Nomina Il consiglio di amministrazione della Sase ha provveduto alla nomina del nuovo direttore nei giorni scorsi, come ha ricordato il presidente Ernesto Cesaretti. “In 20 persone hanno partecipato al concorso indetto da noi – ha detto Cesaretti – a dimostrazione dell’ interesse che ha il nostro aeroporto. La scelta è ricaduta su Solimeno, con un curriculum di tutto rispetto e una vasta esperienza in campo aeroportuale”.

Numeri Difficile per il nuovo direttore parlare dei numeri per il futuro, in temine di incremento passeggeri, ma “si parte con un bel vantaggio competitivo” ha evidenziato per poi affermare: “Sono stati oltre 250 mila i passeggeri nel 2017 con un +13% circa rispetto al 2016, a dimostrazione che l’ aeroporto è cresciuto più del doppio della media nazionale, un dato che è circa del 6%, e di quella mondiale, di circa il 7%”.
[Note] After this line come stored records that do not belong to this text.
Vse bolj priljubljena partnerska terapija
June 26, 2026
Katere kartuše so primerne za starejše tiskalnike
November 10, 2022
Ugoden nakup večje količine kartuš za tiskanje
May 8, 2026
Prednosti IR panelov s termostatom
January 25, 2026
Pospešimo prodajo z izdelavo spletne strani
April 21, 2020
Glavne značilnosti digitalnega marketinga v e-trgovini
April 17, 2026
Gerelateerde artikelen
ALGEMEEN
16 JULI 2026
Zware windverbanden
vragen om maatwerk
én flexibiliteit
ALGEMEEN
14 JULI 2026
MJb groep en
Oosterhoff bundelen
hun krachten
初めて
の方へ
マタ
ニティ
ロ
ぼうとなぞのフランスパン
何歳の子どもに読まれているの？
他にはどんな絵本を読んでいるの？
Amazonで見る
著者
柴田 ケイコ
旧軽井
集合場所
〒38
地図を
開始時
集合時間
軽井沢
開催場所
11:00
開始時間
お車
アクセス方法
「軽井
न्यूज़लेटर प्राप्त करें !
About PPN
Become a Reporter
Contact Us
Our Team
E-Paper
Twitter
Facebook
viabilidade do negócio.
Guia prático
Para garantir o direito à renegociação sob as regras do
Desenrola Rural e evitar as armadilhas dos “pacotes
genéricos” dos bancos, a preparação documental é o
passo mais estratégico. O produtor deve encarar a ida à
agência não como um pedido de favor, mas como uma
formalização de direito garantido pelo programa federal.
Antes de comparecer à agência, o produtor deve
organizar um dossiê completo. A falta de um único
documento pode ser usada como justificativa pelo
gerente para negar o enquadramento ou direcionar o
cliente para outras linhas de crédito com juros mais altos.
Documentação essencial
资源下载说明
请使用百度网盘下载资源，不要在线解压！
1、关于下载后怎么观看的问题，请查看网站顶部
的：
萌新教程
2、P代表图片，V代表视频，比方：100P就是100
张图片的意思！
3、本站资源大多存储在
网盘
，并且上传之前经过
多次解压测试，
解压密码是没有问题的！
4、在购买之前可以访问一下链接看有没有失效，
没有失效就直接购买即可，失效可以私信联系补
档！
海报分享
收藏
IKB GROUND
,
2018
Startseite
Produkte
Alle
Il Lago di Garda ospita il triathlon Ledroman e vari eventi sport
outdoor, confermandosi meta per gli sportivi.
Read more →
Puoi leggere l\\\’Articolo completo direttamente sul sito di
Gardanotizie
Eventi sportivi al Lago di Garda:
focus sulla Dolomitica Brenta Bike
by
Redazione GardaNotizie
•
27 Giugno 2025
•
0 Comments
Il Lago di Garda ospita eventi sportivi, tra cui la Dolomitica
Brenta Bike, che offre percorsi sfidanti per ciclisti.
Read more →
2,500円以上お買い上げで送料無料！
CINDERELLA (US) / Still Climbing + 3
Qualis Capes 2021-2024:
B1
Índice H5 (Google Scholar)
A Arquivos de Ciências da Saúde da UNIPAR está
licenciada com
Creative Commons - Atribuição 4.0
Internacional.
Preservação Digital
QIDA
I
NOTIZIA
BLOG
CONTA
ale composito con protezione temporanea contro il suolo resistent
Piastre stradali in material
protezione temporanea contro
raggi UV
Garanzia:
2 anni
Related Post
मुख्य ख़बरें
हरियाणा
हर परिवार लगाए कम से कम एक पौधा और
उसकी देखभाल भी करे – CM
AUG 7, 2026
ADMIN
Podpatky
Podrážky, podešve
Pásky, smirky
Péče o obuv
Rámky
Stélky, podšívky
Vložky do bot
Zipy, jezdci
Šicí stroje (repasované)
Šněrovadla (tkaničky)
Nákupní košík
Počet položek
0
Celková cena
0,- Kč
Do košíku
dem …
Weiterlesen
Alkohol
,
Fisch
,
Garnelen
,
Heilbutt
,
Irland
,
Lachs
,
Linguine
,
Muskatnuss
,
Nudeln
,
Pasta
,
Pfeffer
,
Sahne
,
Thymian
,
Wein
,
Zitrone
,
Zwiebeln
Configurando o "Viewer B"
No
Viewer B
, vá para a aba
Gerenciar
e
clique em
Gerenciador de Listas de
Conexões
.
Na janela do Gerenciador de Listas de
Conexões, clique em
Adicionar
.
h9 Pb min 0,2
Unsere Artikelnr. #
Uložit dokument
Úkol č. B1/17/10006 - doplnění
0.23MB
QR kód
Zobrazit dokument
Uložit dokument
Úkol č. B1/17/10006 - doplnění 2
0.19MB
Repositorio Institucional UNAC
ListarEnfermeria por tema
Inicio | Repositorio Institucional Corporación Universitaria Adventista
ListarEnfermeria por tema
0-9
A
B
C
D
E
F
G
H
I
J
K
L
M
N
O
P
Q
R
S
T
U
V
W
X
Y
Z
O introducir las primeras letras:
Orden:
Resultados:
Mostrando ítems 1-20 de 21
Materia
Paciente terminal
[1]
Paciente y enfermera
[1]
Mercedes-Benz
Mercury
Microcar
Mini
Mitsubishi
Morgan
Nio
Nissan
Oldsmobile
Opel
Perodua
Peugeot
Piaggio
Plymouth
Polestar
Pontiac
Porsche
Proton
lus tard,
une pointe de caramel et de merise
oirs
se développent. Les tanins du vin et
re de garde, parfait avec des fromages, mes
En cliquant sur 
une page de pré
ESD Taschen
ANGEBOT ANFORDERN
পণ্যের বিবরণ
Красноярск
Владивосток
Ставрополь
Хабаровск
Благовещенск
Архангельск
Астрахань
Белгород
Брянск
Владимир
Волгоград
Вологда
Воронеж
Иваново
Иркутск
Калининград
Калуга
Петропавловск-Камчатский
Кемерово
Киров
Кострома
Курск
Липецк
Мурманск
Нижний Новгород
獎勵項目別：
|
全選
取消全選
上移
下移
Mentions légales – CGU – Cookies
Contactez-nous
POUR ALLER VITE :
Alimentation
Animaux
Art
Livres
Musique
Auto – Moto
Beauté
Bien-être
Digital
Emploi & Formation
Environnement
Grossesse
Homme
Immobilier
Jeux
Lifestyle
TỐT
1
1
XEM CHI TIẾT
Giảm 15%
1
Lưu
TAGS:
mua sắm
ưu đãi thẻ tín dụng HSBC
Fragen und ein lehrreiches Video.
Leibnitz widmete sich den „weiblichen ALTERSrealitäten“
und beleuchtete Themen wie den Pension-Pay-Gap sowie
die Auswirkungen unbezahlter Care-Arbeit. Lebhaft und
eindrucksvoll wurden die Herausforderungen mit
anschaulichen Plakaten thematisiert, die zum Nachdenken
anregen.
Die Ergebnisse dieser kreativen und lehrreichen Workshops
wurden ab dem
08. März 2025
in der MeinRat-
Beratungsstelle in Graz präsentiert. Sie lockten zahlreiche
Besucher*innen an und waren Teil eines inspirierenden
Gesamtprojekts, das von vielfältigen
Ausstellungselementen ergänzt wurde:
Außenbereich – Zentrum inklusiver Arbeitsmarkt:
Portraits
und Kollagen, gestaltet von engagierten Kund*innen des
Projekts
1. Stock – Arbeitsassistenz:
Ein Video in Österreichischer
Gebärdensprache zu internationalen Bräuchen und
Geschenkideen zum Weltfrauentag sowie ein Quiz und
Strategia Si punta a crescere quindi “e lo faremo – ha sottolineato – avendo pazienza, intessendo relazioni con tour operator e compagnie aeree e con la guida del consiglio di amministrazione della Sase e le collaborazioni con le realtà del territorio faremo bene”. I Paesi sui quali puntare per lui sono quelli del Nord Europa “con i quali ci sono relazioni stabili e potrebbero essere ancora Germania, Inghilterra e non solo” ha affermato. “C’ è poi il capitolo dei voli charter, guardando ad esempio alla Russia – ha concluso – e per questo bisogna studiare bene il mercato, un impegno che prendo”. Per il nuovo direttore ci sono anche “margini di crescita” pure per il turismo religioso, sfruttando la città di Assisi, “sfruttando un mercato che tanto di nicchia non è”.